** AVAILABLE RECORDS follows **

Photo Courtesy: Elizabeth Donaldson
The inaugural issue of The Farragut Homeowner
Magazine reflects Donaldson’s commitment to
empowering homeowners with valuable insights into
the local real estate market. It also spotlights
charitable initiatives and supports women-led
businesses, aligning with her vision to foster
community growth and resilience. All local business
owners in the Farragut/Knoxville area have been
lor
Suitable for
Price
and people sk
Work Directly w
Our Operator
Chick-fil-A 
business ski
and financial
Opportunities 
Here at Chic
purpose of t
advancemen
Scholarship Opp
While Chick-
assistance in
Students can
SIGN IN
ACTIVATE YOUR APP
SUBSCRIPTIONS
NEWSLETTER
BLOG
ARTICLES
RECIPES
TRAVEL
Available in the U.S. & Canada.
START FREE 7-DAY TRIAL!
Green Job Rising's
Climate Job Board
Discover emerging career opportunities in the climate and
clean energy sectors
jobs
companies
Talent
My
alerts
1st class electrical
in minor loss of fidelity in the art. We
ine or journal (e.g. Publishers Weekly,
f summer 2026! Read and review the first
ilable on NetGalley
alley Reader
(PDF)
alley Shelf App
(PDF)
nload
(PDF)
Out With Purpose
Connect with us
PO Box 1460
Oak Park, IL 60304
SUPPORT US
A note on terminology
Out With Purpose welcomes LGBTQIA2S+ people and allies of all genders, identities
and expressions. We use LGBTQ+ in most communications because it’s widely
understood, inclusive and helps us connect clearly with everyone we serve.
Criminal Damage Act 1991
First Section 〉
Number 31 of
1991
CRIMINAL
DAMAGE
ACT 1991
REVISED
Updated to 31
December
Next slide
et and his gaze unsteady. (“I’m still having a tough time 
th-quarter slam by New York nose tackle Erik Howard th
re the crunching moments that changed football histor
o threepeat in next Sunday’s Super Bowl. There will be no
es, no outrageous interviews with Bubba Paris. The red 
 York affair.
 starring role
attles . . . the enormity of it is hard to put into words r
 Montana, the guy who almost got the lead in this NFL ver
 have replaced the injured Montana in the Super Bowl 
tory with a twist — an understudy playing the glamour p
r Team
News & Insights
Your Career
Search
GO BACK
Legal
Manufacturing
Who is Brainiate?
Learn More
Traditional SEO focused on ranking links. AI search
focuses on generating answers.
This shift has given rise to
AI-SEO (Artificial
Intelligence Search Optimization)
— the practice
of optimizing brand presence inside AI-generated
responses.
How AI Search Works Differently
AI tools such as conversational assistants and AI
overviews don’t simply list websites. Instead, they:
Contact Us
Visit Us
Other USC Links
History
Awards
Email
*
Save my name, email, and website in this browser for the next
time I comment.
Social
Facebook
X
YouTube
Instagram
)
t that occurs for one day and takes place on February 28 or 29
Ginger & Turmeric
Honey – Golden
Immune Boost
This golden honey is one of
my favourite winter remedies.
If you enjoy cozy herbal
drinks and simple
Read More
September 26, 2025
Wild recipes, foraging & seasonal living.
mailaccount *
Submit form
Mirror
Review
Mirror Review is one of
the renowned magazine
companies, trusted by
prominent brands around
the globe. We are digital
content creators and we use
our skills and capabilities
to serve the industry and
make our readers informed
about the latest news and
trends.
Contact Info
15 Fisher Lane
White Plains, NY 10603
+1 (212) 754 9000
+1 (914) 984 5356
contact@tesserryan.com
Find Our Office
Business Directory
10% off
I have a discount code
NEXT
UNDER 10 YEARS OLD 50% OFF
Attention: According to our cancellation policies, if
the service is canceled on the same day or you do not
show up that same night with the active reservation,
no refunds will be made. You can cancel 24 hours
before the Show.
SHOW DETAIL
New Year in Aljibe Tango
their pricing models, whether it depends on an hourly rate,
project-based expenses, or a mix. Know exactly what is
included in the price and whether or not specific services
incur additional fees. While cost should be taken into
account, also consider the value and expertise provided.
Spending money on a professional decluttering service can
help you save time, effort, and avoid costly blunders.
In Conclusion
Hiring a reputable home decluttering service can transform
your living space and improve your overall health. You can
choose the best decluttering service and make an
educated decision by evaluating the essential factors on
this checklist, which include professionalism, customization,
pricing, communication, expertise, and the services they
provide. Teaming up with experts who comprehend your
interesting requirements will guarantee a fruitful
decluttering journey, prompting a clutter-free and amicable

** End of AVAILABLE RECORDS **

◆ ABOUT THIS EXERCISE: Extract the text from each of the records above, word for word and line by line.

◆ TASK RESULT:
Photo Courtesy: Elizabeth Donaldson
The inaugural issue of The Farragut Homeowner
Magazine reflects Donaldson’s commitment to
empowering homeowners with valuable insights into
the local real estate market. It also spotlights
charitable initiatives and supports women-led
businesses, aligning with her vision to foster
community growth and resilience. All local business
owners in the Farragut/Knoxville area have been
lor
Suitable for
Price
and people sk
Work Directly w
Our Operator
Chick-fil-A 
business ski
and financial
Opportunities 
Here at Chic
purpose of t
advancemen
Scholarship Opp
While Chick-
assistance in
Students can
SIGN IN
ACTIVATE YOUR APP
SUBSCRIPTIONS
NEWSLETTER
BLOG
ARTICLES
RECIPES
TRAVEL
Available in the U.S. & Canada.
START FREE 7-DAY TRIAL!
Green Job Rising's
Climate Job Board
Discover emerging career opportunities in the climate and
clean energy sectors
jobs
companies
Talent
My
alerts
1st class electrical
in minor loss of fidelity in the art. We
ine or journal (e.g. Publishers Weekly,
f summer 2026! Read and review the first
ilable on NetGalley
alley Reader
(PDF)
alley Shelf App
(PDF)
nload
(PDF)
Out With Purpose
Connect with us
PO Box 1460
Oak Park, IL 60304
SUPPORT US
A note on terminology
Out With Purpose welcomes LGBTQIA2S+ people and allies of all genders, identities
and expressions. We use LGBTQ+ in most communications because it’s widely
understood, inclusive and helps us connect clearly with everyone we serve.
Criminal Damage Act 1991
First Section 〉
Number 31 of
1991
CRIMINAL
DAMAGE
ACT 1991
REVISED
Updated to 31
December
Next slide
et and his gaze unsteady. (“I’m still having a tough time 
th-quarter slam by New York nose tackle Erik Howard th
re the crunching moments that changed football histor
o threepeat in next Sunday’s Super Bowl. There will be no
es, no outrageous interviews with Bubba Paris. The red 
 York affair.
 starring role
attles . . . the enormity of it is hard to put into words r
 Montana, the guy who almost got the lead in this NFL ver
 have replaced the injured Montana in the Super Bowl 
tory with a twist — an understudy playing the glamour p
r Team
News & Insights
Your Career
Search
GO BACK
Legal
Manufacturing
Who is Brainiate?
Learn More
Traditional SEO focused on ranking links. AI search
focuses on generating answers.
This shift has given rise to
AI-SEO (Artificial
Intelligence Search Optimization)
— the practice
of optimizing brand presence inside AI-generated
responses.
How AI Search Works Differently
AI tools such as conversational assistants and AI
overviews don’t simply list websites. Instead, they:
Contact Us
Visit Us
Other USC Links
History
Awards
Email
*
Save my name, email, and website in this browser for the next
time I comment.
Social
Facebook
X
YouTube
Instagram
)
t that occurs for one day and takes place on February 28 or 29
Ginger & Turmeric
Honey – Golden
Immune Boost
This golden honey is one of
my favourite winter remedies.
If you enjoy cozy herbal
drinks and simple
Read More
September 26, 2025
Wild recipes, foraging & seasonal living.
mailaccount *
Submit form
Mirror
Review
Mirror Review is one of
the renowned magazine
companies, trusted by
prominent brands around
the globe. We are digital
content creators and we use
our skills and capabilities
to serve the industry and
make our readers informed
about the latest news and
trends.
Contact Info
15 Fisher Lane
White Plains, NY 10603
+1 (212) 754 9000
+1 (914) 984 5356
contact@tesserryan.com
Find Our Office
Business Directory
10% off
I have a discount code
NEXT
UNDER 10 YEARS OLD 50% OFF
Attention: According to our cancellation policies, if
the service is canceled on the same day or you do not
show up that same night with the active reservation,
no refunds will be made. You can cancel 24 hours
before the Show.
SHOW DETAIL
New Year in Aljibe Tango
their pricing models, whether it depends on an hourly rate,
project-based expenses, or a mix. Know exactly what is
included in the price and whether or not specific services
incur additional fees. While cost should be taken into
account, also consider the value and expertise provided.
Spending money on a professional decluttering service can
help you save time, effort, and avoid costly blunders.
In Conclusion
Hiring a reputable home decluttering service can transform
your living space and improve your overall health. You can
choose the best decluttering service and make an
educated decision by evaluating the essential factors on
this checklist, which include professionalism, customization,
pricing, communication, expertise, and the services they
provide. Teaming up with experts who comprehend your
interesting requirements will guarantee a fruitful
decluttering journey, prompting a clutter-free and amicable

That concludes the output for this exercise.